Nobel laureate geneticist Joshua Lederberg, president emeritus of Rockefeller University, expresses amazement at the progress of science, but also irritation at speculation about where it all might lead. "Use your unbridled imagination, and that's what you can have in the 21st century from genetics," he tells the Voice. "You can go to whatever possible science fiction you want, and it's impossible to prove that it's wrong."

But attacking farms with genetically modified pathogens may not be that many pages away. "Targeting biological weapons to crops seems a real threat," writes Dr. Nierman, of the Institute for Genomic Research.

Organisms designed to kill a species of plant would probably be derived from existing plagues. "A GM pathogen would undoubtedly be a modified version of a known and well-studied plant pathogen," Nierman explains, in an argument echoed by several scientists. "It would be modified to increase its pathogenicity"—its punch—"to targeted crop strains."
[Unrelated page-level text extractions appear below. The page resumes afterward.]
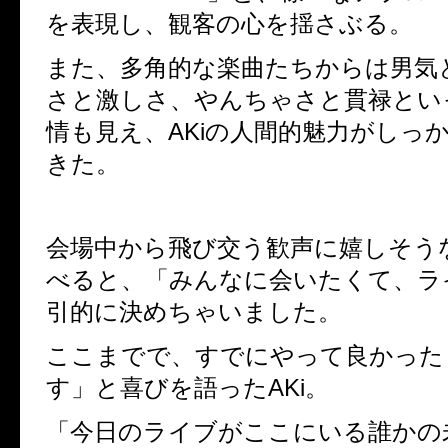
を表現し、観客の心を揺さぶる。
また、多角的な楽曲たちからは男気
さと激しさ、やんちゃさと貫禄とい
情も見え、
AKi
の人間的魅力がしっ
きた。
会場中から飛び交う歓声に嬉しそう
べると、「みんなに会いたくて、ラ
引的に決めちゃいました。
ここまでで、すでにやって良かった
す」と喜びを語った
AKi
。
「今日のライブがここにいる誰かの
Experts identified four forces that could spark a genetic attack on food stocks: war, terrorism, ecological extremism, and agribusiness competition.

Belligerent nations might be tempted to use biological attacks as stand-ins for "ethnic bombs," for years a bogeyman of genetic science. Erasing an entire ethnic group without decimating your own would likely prove impossible, since genetic traits spill across cultures. Crops, on the other hand, are distinct, and can be attacked with stealth—providing an advantage for enemy states or rival agribusinesses. Unless the blight were delivered with an intercontinental missile, the resulting famine might even seem like a natural catastrophe.
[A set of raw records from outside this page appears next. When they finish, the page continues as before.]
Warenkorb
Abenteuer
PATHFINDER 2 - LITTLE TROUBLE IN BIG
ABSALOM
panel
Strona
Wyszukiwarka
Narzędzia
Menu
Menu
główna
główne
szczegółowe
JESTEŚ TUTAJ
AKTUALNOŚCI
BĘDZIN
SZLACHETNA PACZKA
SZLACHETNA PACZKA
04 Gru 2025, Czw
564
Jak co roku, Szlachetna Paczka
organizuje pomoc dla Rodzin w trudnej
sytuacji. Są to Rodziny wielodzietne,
That's a negative for terrorists, who exist to draw attention to themselves. The last thing a terrorist group wants is for its destruction to be mistaken for an act of God, notes Neal A. Pollard, founding director of the Terrorism Research Center, Inc. For that reason, explosives will rule for the foreseeable future. "Of course, this is all subject to change once the truck bomb no longer works as a weapon," he says, "or once some terrorist somewhere demonstrates that an exotic weapon like bioengineered pathogens actually can achieve the same publicity and fear as current weapons and tactics."

The U.S. had a brush with that kind of panic this year, delivered in an envelope to a small New York State dairy farm, a source at the Department of Agriculture says. The farmer opened the piece of mail to find a letter, purportedly from a cell of environmental radicals, telling him he'd just unwittingly released foot-and-mouth disease onto his farm. The envelope was flown to the biological research facility on New York's Plum Island, home of the North American stockpile of foot-and-mouth vaccine, where the threat was revealed to be a hoax.
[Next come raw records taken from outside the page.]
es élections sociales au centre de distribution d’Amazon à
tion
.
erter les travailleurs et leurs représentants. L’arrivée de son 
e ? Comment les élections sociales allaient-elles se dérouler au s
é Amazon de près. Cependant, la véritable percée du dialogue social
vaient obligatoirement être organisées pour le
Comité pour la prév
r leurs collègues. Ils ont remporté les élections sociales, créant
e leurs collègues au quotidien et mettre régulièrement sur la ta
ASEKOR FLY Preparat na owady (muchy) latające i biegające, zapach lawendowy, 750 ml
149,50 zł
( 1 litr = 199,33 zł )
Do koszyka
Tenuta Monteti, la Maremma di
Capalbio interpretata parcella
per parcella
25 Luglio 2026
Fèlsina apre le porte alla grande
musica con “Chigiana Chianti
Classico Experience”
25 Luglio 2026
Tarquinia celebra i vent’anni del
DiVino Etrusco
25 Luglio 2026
Delivering effective agricultural pathogens abroad wouldn't be that easy. You'd have to create a bug powerful enough to wipe out a broad swathe of farmland, but smart enough to stop at the border. "I'm thinking of something like wheat rust," the White House official says. "Are you going to make an impact by knocking out a few acres in Indiana? Even foot-and-mouth is a perfect example. You can stop it. You can draw the line."

And if you couldn't, the pestilence unleashed on your enemy would spread like wildfire to your allies in the region. As with ethnic bombing, a genetic assault on a strain of crop is unlikely to line up with the political needs of a war. Imagine the result if the U.S. had used a "rice bomb" during the Vietnam War—starvation would have swept over not only the north, but America's allies in the region as well. It's just not a sharp enough tool for governments to covet.

In closer quarters, dietary strictures might provide a genetic shibboleth: You could aim for food on your neighbor's table, but not your own. Think of religious prohibitions on eating cows, pigs, and shellfish. By the logic of Church's "lifestyle targeting," you could wipe those foods out, or secretly transform them into poisons.